_The input_:

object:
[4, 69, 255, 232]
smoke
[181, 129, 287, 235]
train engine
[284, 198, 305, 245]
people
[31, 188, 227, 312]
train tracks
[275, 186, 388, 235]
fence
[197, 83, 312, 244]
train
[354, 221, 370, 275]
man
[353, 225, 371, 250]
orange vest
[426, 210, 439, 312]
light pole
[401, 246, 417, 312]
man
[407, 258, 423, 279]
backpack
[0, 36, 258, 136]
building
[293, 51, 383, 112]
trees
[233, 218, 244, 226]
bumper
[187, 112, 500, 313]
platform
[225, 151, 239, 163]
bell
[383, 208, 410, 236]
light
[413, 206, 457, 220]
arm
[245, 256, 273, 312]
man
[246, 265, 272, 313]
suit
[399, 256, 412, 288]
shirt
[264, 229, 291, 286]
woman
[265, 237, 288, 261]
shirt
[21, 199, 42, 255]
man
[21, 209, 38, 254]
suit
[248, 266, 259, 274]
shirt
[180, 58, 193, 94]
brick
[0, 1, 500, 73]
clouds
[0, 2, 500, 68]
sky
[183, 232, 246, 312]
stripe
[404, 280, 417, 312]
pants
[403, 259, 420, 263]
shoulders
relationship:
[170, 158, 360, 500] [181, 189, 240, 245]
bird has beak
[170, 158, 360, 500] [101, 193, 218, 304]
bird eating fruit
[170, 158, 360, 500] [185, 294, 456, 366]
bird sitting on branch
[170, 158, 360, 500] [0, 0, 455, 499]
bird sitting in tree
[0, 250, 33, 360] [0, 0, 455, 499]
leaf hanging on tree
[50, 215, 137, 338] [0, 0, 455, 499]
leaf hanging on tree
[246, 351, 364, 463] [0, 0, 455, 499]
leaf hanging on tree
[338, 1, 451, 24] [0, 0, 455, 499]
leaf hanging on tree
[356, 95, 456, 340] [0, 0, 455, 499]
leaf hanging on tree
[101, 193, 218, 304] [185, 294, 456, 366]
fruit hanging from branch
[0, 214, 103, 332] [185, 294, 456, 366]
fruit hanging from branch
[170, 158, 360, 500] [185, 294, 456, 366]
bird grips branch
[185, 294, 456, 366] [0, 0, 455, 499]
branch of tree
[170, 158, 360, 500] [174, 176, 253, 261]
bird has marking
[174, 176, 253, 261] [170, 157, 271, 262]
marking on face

_Work instruction_: Update the rows above by swapping "relationship" for "relation" and leave everything else unchanged.

_Task answer_:
object:
[4, 69, 255, 232]
smoke
[181, 129, 287, 235]
train engine
[284, 198, 305, 245]
people
[31, 188, 227, 312]
train tracks
[275, 186, 388, 235]
fence
[197, 83, 312, 244]
train
[354, 221, 370, 275]
man
[353, 225, 371, 250]
orange vest
[426, 210, 439, 312]
light pole
[401, 246, 417, 312]
man
[407, 258, 423, 279]
backpack
[0, 36, 258, 136]
building
[293, 51, 383, 112]
trees
[233, 218, 244, 226]
bumper
[187, 112, 500, 313]
platform
[225, 151, 239, 163]
bell
[383, 208, 410, 236]
light
[413, 206, 457, 220]
arm
[245, 256, 273, 312]
man
[246, 265, 272, 313]
suit
[399, 256, 412, 288]
shirt
[264, 229, 291, 286]
woman
[265, 237, 288, 261]
shirt
[21, 199, 42, 255]
man
[21, 209, 38, 254]
suit
[248, 266, 259, 274]
shirt
[180, 58, 193, 94]
brick
[0, 1, 500, 73]
clouds
[0, 2, 500, 68]
sky
[183, 232, 246, 312]
stripe
[404, 280, 417, 312]
pants
[403, 259, 420, 263]
shoulders
relation:
[170, 158, 360, 500] [181, 189, 240, 245]
bird has beak
[170, 158, 360, 500] [101, 193, 218, 304]
bird eating fruit
[170, 158, 360, 500] [185, 294, 456, 366]
bird sitting on branch
[170, 158, 360, 500] [0, 0, 455, 499]
bird sitting in tree
[0, 250, 33, 360] [0, 0, 455, 499]
leaf hanging on tree
[50, 215, 137, 338] [0, 0, 455, 499]
leaf hanging on tree
[246, 351, 364, 463] [0, 0, 455, 499]
leaf hanging on tree
[338, 1, 451, 24] [0, 0, 455, 499]
leaf hanging on tree
[356, 95, 456, 340] [0, 0, 455, 499]
leaf hanging on tree
[101, 193, 218, 304] [185, 294, 456, 366]
fruit hanging from branch
[0, 214, 103, 332] [185, 294, 456, 366]
fruit hanging from branch
[170, 158, 360, 500] [185, 294, 456, 366]
bird grips branch
[185, 294, 456, 366] [0, 0, 455, 499]
branch of tree
[170, 158, 360, 500] [174, 176, 253, 261]
bird has marking
[174, 176, 253, 261] [170, 157, 271, 262]
marking on face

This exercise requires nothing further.